# Exercise prompt:
Pick up the remarks on Bill C-15B after their last sentence and keep them going.
##### Extracted text #####
What we see in Bill C-15B is exactly one of the concerns. This is a bill that is very divisive. It pits urban against rural. It is much like Bill C-68, the gun registration bill, which was a divisive bill. The Liberal government said we needed Bill C-68, but it pitted the urban sector against the rural sector.

Legislation dealing with cruelty to animals does the same. The agriculture sector in western Canada would say to those who are involved in defined cruelty to animal cases that there should be tougher and harsher sentences. Cruelty to animals charges should be taken seriously. Agriculture would say those who willfully bring pain on animals or refuse to look after animals need to be prosecuted.

The bill takes some of the practices that our ranching and farming communities are involved in and puts them into question. Regardless of what the minister said about acceptable practices when she came to committee, animal extremist groups and other animal rights groups have said that we need to use the legislation as a basis to bring forward prosecutions. We need to push the legislation on to the front burner and use it as a reason to prosecute.

One individual who spoke in committee referred to the legislation as only the beginning. She said the onus was on humane societies and other groups on the frontlines to push the legislation to the limit, to test the parameters of the law, and to have the courage and the conviction to lay charges. She warned us not to make any mistake about it because that was what it was all about.

What was she saying? She was saying that in Bill C-15B we have the opportunity to take the legislation that was asked for and make it a springboard for prosecutions of our farmers, ranchers, trappers, including aboriginals and all others it would affect.

I have been on the farm for 40 years. I understand a number of things about farming. One of the concerns that has been brought forward so eloquently by the member for Cypress Hills--Grasslands is that the margins are simply not there to be brought and hauled before a federal or provincial court to fight a prosecution for the sake of the humane society getting it on the agenda. Farmers and ranchers move back in fear of having to defend common practices of farming.

The government says to trust it. It has said that a few times. It said that Bill C-68 would cost $85 million. We find our trust level around the Liberal government diminishing as time goes on because Bill C-68 has cost $685 million. Who knows where it will end? Perhaps it will be at least $1 billion.
##### Exercise data #####
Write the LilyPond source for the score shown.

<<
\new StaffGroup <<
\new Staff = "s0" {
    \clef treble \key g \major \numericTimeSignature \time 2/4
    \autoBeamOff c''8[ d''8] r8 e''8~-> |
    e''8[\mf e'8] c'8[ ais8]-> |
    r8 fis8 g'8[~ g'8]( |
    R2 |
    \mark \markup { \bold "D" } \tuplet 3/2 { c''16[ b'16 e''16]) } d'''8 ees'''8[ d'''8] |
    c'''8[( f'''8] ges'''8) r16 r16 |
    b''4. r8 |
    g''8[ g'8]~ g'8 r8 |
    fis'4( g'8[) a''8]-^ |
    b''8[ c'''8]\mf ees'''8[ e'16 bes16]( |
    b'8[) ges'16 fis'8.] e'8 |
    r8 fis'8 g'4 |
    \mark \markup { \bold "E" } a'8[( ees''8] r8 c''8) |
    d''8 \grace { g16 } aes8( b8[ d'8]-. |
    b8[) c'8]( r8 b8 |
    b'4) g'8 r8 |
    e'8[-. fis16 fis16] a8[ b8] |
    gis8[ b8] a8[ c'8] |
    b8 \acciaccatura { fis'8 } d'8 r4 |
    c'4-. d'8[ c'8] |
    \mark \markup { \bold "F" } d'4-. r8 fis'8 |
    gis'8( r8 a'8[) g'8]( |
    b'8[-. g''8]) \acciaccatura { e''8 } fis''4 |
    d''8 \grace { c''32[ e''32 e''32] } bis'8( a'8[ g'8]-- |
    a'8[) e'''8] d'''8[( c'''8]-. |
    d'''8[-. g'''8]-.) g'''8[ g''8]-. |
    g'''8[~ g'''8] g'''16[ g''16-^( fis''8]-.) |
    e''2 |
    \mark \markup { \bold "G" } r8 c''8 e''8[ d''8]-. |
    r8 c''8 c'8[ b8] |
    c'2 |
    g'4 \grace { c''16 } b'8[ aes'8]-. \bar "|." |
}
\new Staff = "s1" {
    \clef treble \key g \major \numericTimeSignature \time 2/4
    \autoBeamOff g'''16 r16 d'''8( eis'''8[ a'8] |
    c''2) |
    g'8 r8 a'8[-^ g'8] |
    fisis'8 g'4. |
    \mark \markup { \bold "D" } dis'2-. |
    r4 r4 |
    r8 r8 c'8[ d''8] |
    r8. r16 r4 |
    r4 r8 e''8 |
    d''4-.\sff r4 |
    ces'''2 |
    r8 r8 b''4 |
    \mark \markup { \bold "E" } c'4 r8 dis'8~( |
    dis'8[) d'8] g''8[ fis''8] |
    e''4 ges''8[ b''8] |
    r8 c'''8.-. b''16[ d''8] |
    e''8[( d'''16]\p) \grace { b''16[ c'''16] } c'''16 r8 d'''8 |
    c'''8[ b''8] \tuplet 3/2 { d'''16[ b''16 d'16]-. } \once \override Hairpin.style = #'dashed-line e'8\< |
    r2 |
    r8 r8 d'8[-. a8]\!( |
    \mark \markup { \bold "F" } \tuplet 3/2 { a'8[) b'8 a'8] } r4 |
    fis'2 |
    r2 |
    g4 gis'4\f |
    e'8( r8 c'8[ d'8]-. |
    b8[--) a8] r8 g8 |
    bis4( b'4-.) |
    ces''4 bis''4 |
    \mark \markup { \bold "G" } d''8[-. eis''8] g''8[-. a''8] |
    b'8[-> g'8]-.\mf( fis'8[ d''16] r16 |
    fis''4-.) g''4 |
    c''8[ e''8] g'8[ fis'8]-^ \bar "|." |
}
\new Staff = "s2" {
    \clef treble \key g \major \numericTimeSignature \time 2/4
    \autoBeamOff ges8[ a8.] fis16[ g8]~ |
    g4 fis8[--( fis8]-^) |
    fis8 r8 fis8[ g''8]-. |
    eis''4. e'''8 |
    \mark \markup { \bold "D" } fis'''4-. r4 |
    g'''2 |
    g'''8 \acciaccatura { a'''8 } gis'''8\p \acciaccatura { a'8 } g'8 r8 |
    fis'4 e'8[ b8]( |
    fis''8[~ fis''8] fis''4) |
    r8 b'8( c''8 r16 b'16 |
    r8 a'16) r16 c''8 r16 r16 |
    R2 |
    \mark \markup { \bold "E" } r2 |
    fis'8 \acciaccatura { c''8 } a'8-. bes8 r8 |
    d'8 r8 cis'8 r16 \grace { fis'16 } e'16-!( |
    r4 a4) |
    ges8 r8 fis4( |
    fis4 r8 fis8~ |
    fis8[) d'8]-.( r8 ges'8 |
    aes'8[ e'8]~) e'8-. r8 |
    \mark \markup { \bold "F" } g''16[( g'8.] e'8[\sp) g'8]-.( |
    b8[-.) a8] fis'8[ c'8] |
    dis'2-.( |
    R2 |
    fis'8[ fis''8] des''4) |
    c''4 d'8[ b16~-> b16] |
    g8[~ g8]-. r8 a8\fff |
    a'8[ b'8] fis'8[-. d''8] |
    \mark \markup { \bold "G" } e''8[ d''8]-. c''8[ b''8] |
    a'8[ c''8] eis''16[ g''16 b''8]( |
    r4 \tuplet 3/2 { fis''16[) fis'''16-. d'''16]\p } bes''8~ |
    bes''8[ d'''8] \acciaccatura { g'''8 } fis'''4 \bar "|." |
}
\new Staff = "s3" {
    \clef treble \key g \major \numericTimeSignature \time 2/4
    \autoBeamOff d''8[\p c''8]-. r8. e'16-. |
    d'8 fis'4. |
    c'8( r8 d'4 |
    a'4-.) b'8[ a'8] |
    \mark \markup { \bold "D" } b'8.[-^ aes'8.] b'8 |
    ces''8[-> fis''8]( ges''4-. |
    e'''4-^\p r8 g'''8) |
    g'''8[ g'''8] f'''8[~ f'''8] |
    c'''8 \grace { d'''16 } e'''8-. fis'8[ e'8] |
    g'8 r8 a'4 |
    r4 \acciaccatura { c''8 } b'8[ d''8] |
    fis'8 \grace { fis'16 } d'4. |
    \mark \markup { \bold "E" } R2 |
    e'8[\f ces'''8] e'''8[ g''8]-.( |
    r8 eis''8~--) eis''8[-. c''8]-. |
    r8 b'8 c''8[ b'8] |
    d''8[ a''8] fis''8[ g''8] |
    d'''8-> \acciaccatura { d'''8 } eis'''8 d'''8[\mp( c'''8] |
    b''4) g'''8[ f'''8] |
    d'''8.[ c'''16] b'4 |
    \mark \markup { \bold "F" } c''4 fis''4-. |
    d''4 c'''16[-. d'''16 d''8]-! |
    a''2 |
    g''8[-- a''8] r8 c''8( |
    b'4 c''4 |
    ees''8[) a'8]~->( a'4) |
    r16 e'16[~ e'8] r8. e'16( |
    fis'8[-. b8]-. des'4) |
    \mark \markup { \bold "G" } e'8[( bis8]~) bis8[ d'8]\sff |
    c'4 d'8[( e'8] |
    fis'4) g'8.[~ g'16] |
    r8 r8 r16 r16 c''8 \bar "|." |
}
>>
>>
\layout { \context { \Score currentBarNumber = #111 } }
#####
# Result of this exercise:
I want to mention that we have seen other bills come forward too. We have seen the species at risk bill. The phone in my constituency office in Crowfoot rings constantly. I have received hundreds of letters dealing with the species at risk bill. The government is saying that to keep these species it needs to take farmland or any type of land and protect it. It says that there would not be any compensation, or maybe a little compensation, but to trust it because it would not take huge numbers of acres; just what it needed.

The calls keep coming. We have received numerous calls and correspondences from individuals who have grave concerns about how this would impact on their livelihood and on legitimate activities.

The moving of these sections from the property section into a separate section in the criminal code is something which causes great concern. For example, section 445 deals with wilfully and without lawful excuse killing, maiming, wounding, poisoning or injuring dogs, birds or animals that are not cattle and kept for a lawful purpose. We have heard the member for Cypress Hills--Grassland talk about the changing of the definition of animal to something that feels pain.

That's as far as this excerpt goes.